• DATA FOR THE TASK
________________________________________
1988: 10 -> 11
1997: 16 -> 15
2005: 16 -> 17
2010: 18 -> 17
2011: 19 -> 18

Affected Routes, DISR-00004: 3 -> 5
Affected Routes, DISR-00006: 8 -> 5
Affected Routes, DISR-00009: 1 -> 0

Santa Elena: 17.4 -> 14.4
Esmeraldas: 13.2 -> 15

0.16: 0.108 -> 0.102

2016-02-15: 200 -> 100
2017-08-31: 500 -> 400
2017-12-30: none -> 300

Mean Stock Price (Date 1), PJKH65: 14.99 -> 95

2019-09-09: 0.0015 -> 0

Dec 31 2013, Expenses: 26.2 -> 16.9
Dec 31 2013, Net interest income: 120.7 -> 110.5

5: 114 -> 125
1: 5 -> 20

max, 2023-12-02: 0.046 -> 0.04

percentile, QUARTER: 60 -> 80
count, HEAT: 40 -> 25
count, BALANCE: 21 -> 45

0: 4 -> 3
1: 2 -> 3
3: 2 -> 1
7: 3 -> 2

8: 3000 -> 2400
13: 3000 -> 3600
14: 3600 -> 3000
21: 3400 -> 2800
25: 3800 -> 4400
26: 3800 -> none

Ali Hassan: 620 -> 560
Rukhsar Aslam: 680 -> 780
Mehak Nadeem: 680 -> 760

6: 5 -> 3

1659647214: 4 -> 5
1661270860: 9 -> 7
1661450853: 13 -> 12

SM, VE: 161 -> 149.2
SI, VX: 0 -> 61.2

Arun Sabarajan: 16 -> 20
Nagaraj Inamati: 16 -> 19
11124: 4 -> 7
________________________________________
• WHAT IS BEING ASKED
I would like you to restate word for word the lines from the one with "SM, VE: 161 -> 149.2" through the last line of the material above, and only those.

• RESULT OF THIS TASK
SM, VE: 161 -> 149.2
SI, VX: 0 -> 61.2

Arun Sabarajan: 16 -> 20
Nagaraj Inamati: 16 -> 19
11124: 4 -> 7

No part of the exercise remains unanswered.